Letztlich ist diese Politik Ausdruck einer deutschen Volksgemeinschaft, die sich vom rechten politischen Spektrum bis weit ins linke erstreckt: Sie findet ihren wirkmächtigen Ausdruck im „sozial-partnerschaftlichen“ Korporatismus des DGBs, in der „nationalen Sozialdemokratie“ der SPD wie bei Die Linke – wenn etwa Lafontaine gegen Fremdarbeiter_innen hetzt oder Wagenknecht gegen den „Kasinokapitalismus“ den besseren, deutschen Kapitalismus herbeisehnt – sowie in der aktuellen Europapolitik der CDU/FDP-Regierung, die die deutsche Vorherrschaft in Europa abfeiert, wenn sie sich freut, dass in Europa wieder „deutsch gesprochen“ wird; und natürlich in der neugegründeten „Alternative für Deutschland“, die die D-Mark wieder einführen will, und nicht versteht, inwiefern der Euro Instrument der Durchsetzung deutscher Interessen war und ist.

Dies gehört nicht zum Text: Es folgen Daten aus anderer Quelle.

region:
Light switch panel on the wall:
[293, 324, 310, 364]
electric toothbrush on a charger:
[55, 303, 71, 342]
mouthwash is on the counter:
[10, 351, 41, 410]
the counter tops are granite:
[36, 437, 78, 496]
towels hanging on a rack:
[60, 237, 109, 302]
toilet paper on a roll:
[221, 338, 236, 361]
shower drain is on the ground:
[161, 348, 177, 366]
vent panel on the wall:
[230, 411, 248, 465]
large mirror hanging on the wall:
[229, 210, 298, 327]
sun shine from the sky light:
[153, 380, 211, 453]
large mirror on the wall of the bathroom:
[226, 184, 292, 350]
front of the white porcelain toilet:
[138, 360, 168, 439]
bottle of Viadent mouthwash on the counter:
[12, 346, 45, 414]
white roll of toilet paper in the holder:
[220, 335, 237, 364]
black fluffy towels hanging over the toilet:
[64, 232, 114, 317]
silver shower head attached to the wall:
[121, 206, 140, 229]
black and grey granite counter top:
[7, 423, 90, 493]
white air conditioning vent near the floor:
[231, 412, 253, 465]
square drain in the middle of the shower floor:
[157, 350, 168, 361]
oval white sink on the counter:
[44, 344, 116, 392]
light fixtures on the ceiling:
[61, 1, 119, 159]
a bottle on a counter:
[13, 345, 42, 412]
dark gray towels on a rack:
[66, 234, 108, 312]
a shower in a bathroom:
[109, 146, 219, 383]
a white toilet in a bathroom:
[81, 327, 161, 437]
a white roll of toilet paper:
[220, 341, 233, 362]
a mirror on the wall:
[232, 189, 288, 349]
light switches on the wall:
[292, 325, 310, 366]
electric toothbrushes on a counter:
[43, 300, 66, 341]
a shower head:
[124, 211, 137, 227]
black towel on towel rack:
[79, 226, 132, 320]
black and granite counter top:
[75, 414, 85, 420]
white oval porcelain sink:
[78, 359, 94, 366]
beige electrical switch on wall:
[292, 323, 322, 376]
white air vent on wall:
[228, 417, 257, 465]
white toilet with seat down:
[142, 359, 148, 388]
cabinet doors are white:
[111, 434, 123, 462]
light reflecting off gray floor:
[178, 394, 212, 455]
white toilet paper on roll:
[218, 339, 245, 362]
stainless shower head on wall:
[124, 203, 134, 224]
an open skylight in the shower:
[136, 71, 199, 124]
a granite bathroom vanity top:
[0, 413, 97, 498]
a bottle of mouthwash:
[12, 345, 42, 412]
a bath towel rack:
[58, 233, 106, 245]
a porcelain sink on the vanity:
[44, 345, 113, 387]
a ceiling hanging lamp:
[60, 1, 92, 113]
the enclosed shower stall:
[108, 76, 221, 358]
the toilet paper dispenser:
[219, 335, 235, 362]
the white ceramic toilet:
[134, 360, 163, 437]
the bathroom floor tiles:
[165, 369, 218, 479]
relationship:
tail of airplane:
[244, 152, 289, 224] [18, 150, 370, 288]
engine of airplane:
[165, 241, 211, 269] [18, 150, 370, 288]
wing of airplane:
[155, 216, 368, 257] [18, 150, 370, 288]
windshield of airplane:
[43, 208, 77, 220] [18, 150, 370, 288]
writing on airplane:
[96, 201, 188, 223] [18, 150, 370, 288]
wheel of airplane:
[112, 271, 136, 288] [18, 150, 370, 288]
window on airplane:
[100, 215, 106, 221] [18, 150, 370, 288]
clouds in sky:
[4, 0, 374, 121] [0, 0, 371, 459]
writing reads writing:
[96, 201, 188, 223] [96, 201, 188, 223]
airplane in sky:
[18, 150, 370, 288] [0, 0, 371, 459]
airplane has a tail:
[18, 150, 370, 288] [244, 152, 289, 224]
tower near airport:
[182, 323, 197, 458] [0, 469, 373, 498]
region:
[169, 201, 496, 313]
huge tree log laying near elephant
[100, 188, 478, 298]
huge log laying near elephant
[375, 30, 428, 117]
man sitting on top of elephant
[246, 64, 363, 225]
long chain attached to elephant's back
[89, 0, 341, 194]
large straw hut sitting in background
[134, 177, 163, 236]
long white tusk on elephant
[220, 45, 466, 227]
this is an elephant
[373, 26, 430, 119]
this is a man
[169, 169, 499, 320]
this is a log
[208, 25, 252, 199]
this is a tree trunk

Es gilt also nicht „unseren“ 1. Mai gegen die Nazis zu verteidigen, sondern im Gedenken an die Geschichte des Tages den Volksgemeinschaftsgedanken zu bekämpfen. Dass dabei der Widerstand gegen Neonationalsozialist_innen und Faschist_innen unabdingbar ist, zeigt die Geschichte ebenso wie die derzeitige Lage etwa in Griechenland oder Ägypten. Bei ihnen darf die Auseinandersetzung aber nicht enden, der 1. Mai erinnert ebenso daran, dass der wirklichen Bewegung mehr als nur Nazis, und auch mehr als Staat und Kapital, entgegenstehen.

Dementsprechend muss der 1. Mai als ein Tag der Niederlage progressiver Politik verstanden werden:
Der 1. Mai ist auf jeden Fall kein Feiertag – der 1. Mai ist ein Gedenktag.